After this work, the pipeline will be: Widgets==>QML==>(C++ Graphics Stack)==>Hardware. Currently (Qt 4 and previous) it is: QML==>Widgets==>(C++ Graphics Stack)==>Hardware.
You can google for various posts/discussions on this, or here's a long-ish presentation that talks about these efforts: http://qt.nokia.com/developer/learning/online/talks/developerdays2010/tech-talks/performance-do-graphics-the-right-way/
IMHO, QML makes more sense for games, since the interface components are "independent actors" (e.g., not tied to each other through layouts). That's also why QML makes so much more sense for mobile (where real estate is a premium), and for very flashy desktop apps (although it is still relatively young and unproven for that).
QML already has lots of rendering/animation options, but they are mostly a very rich 2D (but with which you could simulate 3D pretty well). The QML 3D is undergoing heavy revision right now, but the new stuff looks really good (and sits on OpenGL). So, if you want heavy 3D, it might be experimentation time for the moment, until you see the new Qt5 interfaces and can take advantage of the hardware acceleration (depending on how much 3D you need).
The performance specs I've seen from the new Qt5 stuff with the new graphics stack (in prototype development) are quite impressive, so much so that I've been thinking about writing some games in QML just to play with it. If this were twelve-months-from-now (or so, after the release of Qt5), I'd bet QML would be the best/easiest decision for games (because the components are independent actors, it's so simple to use, and I'd push all the game-specific heavy stuff into C++, which is really easy to do with QML on top).

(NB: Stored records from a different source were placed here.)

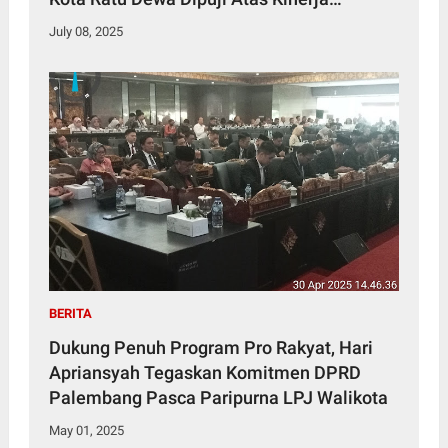
Cemerlang
July 08, 2025
BERITA
Dukung Penuh Program Pro Rakyat, Hari
Apriansyah Tegaskan Komitmen DPRD
Palembang Pasca Paripurna LPJ Walikota
May 01, 2025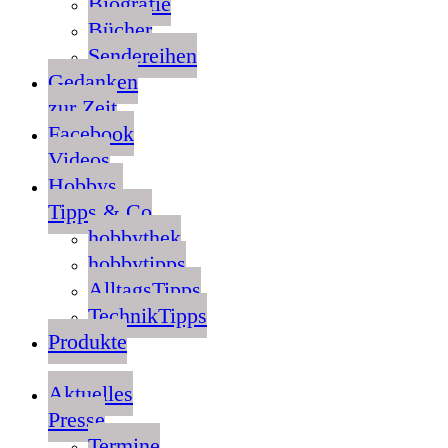
Biografie
Bücher
Sendereihen
Gedanken
zur Zeit
Facebook
Videos
Hobbys,
Tipps & Co
hobbythek
hobbytipps
AlltagsTipps
TechnikTipps
Produkte
Aktuelles
Presse
Termine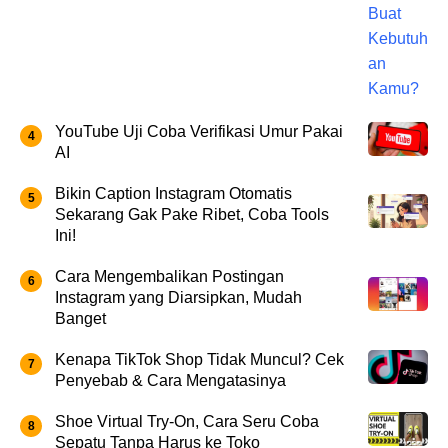
YouTube Uji Coba Verifikasi Umur Pakai
AI
Bikin Caption Instagram Otomatis
Sekarang Gak Pake Ribet, Coba Tools
Ini!
Cara Mengembalikan Postingan
Instagram yang Diarsipkan, Mudah
Banget
Kenapa TikTok Shop Tidak Muncul? Cek
Penyebab & Cara Mengatasinya
Shoe Virtual Try-On, Cara Seru Coba
Sepatu Tanpa Harus ke Toko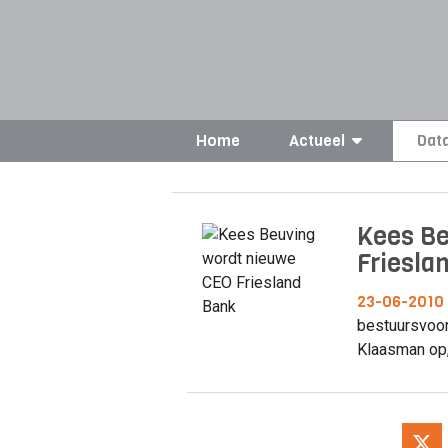
Home
Actueel
Dat
Kees Be
Friesla
23-06-2010
bestuursvoorz
Klaasman op, 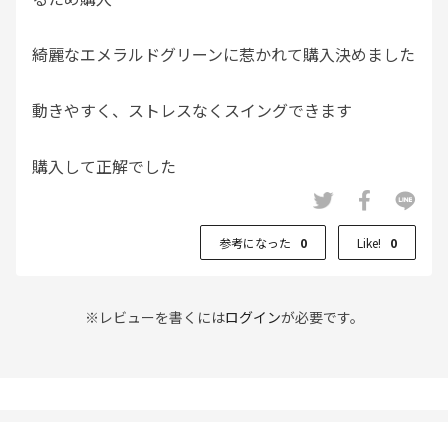
綺麗なエメラルドグリーンに惹かれて購入決めました
動きやすく、ストレスなくスイングできます
購入して正解でした
ヘビロテしそうです
参考になった
0
Like!
0
※レビューを書くには
ログイン
が必要です。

QML is definitely a viable option for designing 2D games and can save you a lot of time and lines of code.
V-Play (v-play.net) is a cross platform 2D game engine based on Qt/QML with many useful V-Play QML game components for handling multiple display resolutions & aspect ratios, animations, particles, physics, multi-touch, gestures, path finding and more (API reference).

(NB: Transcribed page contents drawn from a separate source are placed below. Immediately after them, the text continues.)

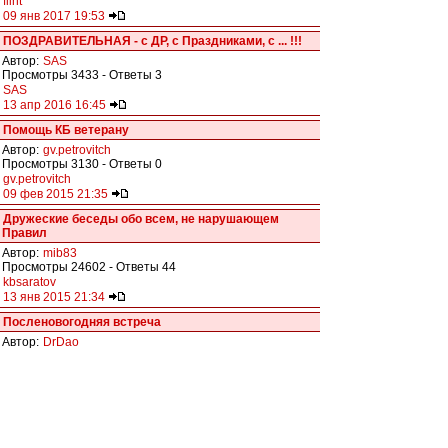
flint
09 янв 2017 19:53
ПОЗДРАВИТЕЛЬНАЯ - с ДР, с Праздниками, c ... !!!
Автор:
SAS
Просмотры 3433 - Ответы 3
SAS
13 апр 2016 16:45
Помощь КБ ветерану
Автор:
gv.petrovitch
Просмотры 3130 - Ответы 0
gv.petrovitch
09 фев 2015 21:35
Дружеские беседы обо всем, не нарушающем
Правил
Автор:
mib83
Просмотры 24602 - Ответы 44
kbsaratov
13 янв 2015 21:34
Посленовогодняя встреча
Автор:
DrDao
Просмотры 86202 - Ответы 199
[
На страницу:
1
,
2
,
3
,
4
]
солома
10 янв 2015 11:14
Ситуация на Украине, КРЫМ и СЕВАСТОПОЛЬ
Автор:
SAS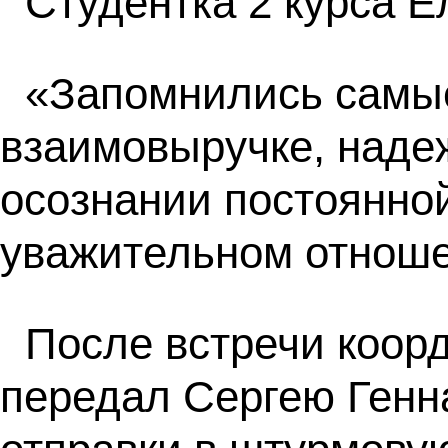
Студентка 2 курса Е
«Запомнились самые
взаимовыручке, наде
осознании постоянно
уважительном отноше
После встречи коо
передал Сергею Генн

If you are curious about the games made with V-Play, here is a quick selection of them:
Squaby: a tower defense game
Chicken Outbreak: a platformer like Doodle Jump
Blockoban: puzzle game
Crazy Elephant: a game similar to Angry Birds
Snowball Mania: multiplayer action game
Blitzkopf: brain game
Remember that QML is only designed to lay out the UI. Fundamentally, it acts as a QGraphicsView with lots of utility functions (code in QML is at least three times shorter than the Qt/C++ equivalent, at least, that's how I felt it)
The core of the application is still handled by either javascript files (if things are not too complex) or C++/Qt files (if you want the full extent of Qt possibilities)
As Jeremy Salwen said, for a game that looks like a smartphone app game (big sprites that move with nice transitions, with simple logic behind it), then QML is more than sufficient.
But if you want something complex, then you will end up using in QML only QDeclarativeItem classes that you will have previously defined in C++. Not that useful.